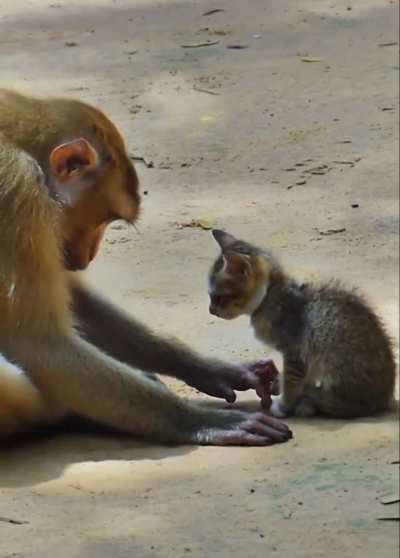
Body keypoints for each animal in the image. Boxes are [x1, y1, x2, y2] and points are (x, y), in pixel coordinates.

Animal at [208, 230, 396, 418]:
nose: (210, 309)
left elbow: (291, 384)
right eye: (211, 296)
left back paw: (308, 403)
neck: (270, 296)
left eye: (218, 297)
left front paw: (284, 406)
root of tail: (386, 397)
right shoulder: (304, 359)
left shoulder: (295, 353)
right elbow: (305, 378)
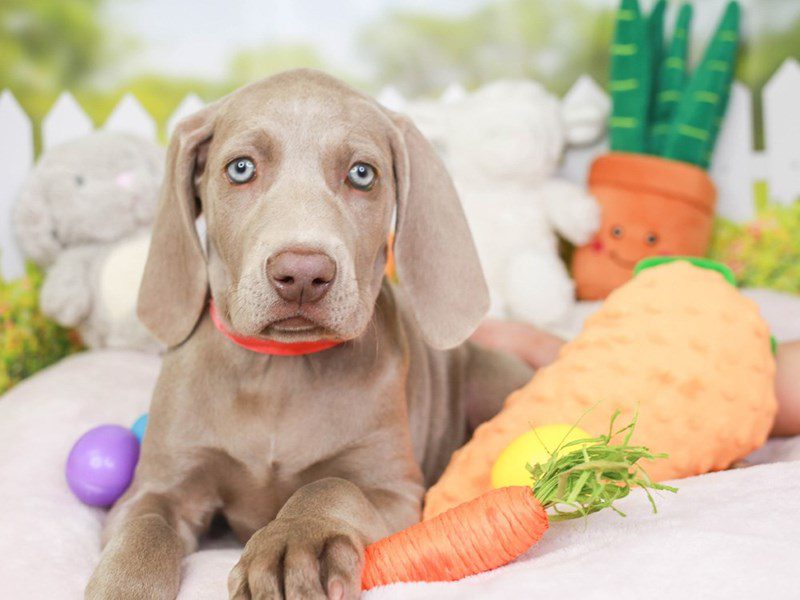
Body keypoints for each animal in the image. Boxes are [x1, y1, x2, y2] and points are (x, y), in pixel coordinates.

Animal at [86, 69, 532, 596]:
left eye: (362, 174)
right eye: (241, 169)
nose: (302, 273)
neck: (279, 371)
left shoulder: (394, 490)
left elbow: (332, 485)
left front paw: (295, 541)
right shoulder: (159, 485)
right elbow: (144, 529)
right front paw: (122, 583)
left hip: (490, 382)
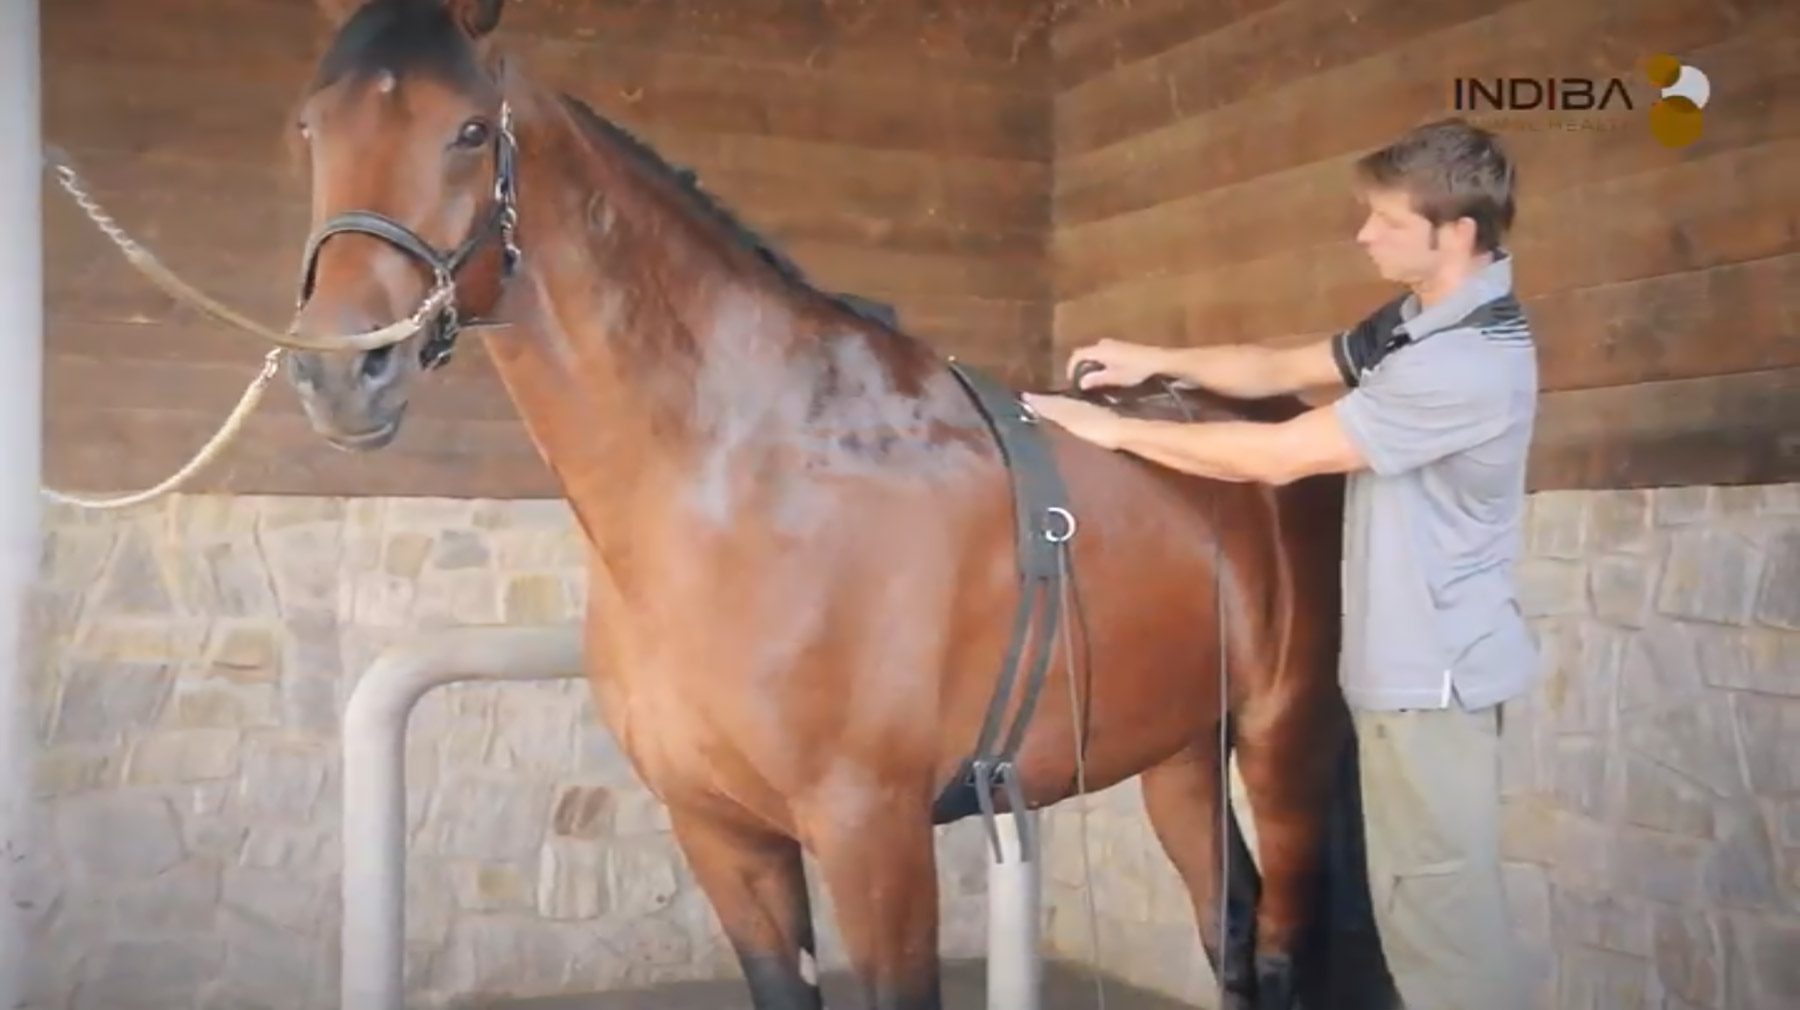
++++++++++++++++++++
* **Directions**
Each line from the one holding "right eye: (211, 296)" through the end of the listing is to be output exactly, both ends included, with no other lines and the pictures left out.

* **Solution**
right eye: (211, 296)
left back paw: (308, 403)
neck: (270, 296)
left eye: (218, 297)
left front paw: (284, 406)
root of tail: (386, 397)
right shoulder: (304, 359)
left shoulder: (295, 353)
right elbow: (305, 378)
Body keypoints for each animal in the image. Boxes are [x1, y1, x2, y2] and points are (x, y), in pixel coordinates.

Animal at [86, 69, 532, 596]:
left eye: (362, 174)
right eye: (241, 169)
nose: (302, 273)
neck: (279, 371)
left shoulder: (394, 490)
left elbow: (332, 485)
left front paw: (295, 541)
right shoulder: (159, 485)
right elbow: (144, 529)
right front paw: (122, 583)
left hip: (490, 382)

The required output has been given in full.